TASK DIRECTIONS :: Within the listing below, filter for "bottom" and copy every matching line.

INFORMATION SHOWN ::
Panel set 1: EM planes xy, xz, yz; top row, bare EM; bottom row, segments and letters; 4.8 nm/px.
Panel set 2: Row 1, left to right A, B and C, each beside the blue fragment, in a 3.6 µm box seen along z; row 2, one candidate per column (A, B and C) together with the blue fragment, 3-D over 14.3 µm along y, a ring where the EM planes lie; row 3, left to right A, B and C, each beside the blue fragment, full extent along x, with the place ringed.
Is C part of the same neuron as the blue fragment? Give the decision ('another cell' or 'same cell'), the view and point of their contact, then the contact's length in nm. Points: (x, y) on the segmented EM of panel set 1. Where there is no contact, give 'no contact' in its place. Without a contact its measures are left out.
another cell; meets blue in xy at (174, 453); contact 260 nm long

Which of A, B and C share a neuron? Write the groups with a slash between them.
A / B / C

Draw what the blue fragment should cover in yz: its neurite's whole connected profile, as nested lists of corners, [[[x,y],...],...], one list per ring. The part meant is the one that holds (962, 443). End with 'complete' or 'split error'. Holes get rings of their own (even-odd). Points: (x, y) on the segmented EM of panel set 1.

--

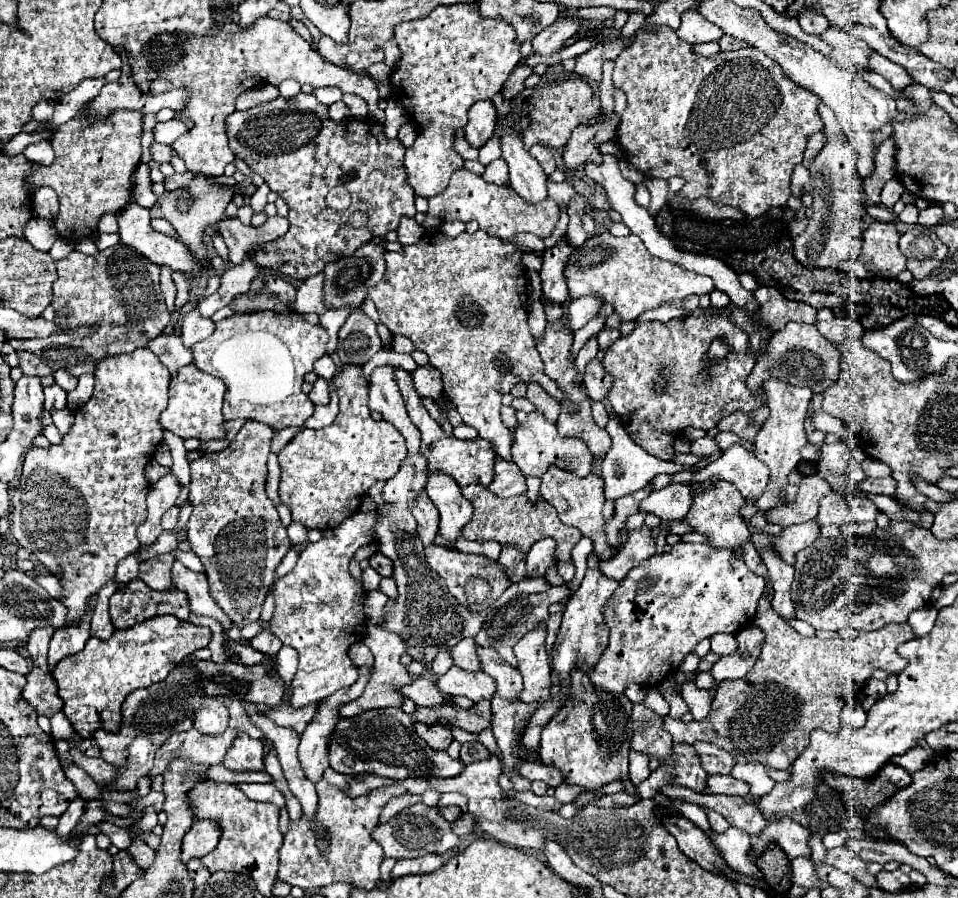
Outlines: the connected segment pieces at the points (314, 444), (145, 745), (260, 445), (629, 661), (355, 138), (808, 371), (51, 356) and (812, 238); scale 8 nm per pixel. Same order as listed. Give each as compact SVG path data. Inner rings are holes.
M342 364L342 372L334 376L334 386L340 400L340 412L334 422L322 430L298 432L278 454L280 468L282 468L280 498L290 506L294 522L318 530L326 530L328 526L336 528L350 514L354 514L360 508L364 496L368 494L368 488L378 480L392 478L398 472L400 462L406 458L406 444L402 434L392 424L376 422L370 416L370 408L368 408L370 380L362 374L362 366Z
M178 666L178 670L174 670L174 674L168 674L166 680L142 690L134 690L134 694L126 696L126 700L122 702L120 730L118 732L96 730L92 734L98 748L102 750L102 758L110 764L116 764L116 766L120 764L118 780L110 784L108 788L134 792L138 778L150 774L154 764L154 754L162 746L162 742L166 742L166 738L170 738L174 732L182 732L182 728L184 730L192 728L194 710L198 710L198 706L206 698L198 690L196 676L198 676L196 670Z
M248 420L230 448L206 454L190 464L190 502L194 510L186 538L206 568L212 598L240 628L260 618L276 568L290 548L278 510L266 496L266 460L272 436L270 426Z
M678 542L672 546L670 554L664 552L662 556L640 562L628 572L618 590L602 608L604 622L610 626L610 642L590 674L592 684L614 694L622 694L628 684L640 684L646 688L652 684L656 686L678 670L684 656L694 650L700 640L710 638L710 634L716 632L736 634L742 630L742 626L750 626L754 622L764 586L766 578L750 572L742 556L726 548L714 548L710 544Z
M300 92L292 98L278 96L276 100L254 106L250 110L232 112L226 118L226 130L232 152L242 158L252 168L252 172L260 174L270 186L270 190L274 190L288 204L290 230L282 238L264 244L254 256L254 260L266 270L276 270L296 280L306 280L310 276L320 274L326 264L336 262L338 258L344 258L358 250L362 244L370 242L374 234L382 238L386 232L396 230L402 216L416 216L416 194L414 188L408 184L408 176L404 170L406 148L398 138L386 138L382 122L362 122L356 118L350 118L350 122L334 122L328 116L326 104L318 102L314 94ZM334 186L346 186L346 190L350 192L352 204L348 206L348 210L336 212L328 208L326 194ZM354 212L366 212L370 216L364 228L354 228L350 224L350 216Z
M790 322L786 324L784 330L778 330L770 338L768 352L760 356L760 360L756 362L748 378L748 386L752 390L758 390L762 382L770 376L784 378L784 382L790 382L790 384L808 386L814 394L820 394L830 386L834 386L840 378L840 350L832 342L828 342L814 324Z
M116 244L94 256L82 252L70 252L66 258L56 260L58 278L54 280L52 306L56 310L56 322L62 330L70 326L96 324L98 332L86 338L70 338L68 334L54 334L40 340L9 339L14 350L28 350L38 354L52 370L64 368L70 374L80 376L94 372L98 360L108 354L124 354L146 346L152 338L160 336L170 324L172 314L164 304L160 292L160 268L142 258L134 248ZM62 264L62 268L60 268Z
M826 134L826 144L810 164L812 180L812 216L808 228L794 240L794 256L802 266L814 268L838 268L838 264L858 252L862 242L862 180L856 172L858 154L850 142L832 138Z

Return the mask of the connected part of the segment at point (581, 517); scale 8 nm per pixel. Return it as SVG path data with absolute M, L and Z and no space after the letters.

--

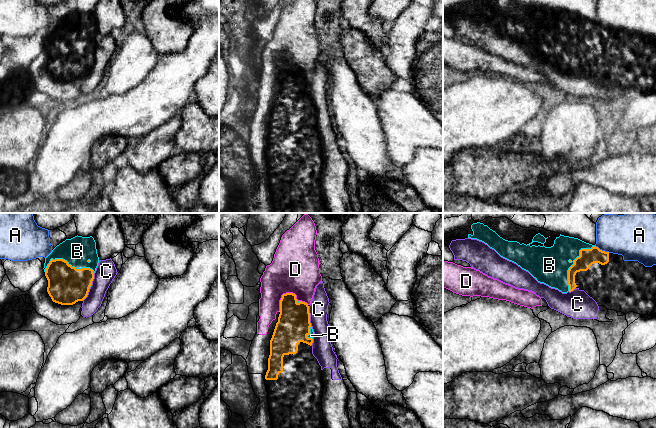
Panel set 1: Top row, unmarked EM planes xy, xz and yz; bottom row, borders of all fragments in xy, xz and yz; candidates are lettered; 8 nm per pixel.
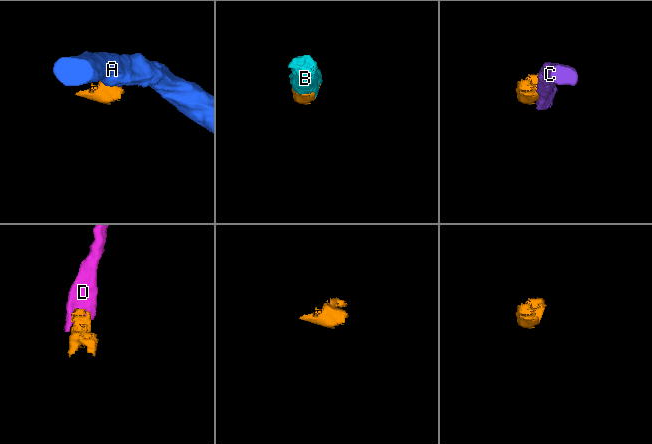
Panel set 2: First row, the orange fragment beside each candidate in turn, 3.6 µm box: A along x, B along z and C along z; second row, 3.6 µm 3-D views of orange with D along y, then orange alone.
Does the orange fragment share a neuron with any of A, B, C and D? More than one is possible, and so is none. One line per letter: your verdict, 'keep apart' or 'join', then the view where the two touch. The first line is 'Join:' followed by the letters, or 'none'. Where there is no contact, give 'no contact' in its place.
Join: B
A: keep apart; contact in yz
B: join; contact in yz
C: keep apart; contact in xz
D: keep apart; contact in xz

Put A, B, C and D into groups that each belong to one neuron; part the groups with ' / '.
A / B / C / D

FINISHED TASK ::
Panel set 1: EM planes xy, xz, yz; top row, bare EM; bottom row, segments and letters; 4.8 nm/px.
Panel set 1: Top row, unmarked EM planes xy, xz and yz; bottom row, borders of all fragments in xy, xz and yz; candidates are lettered; 8 nm per pixel.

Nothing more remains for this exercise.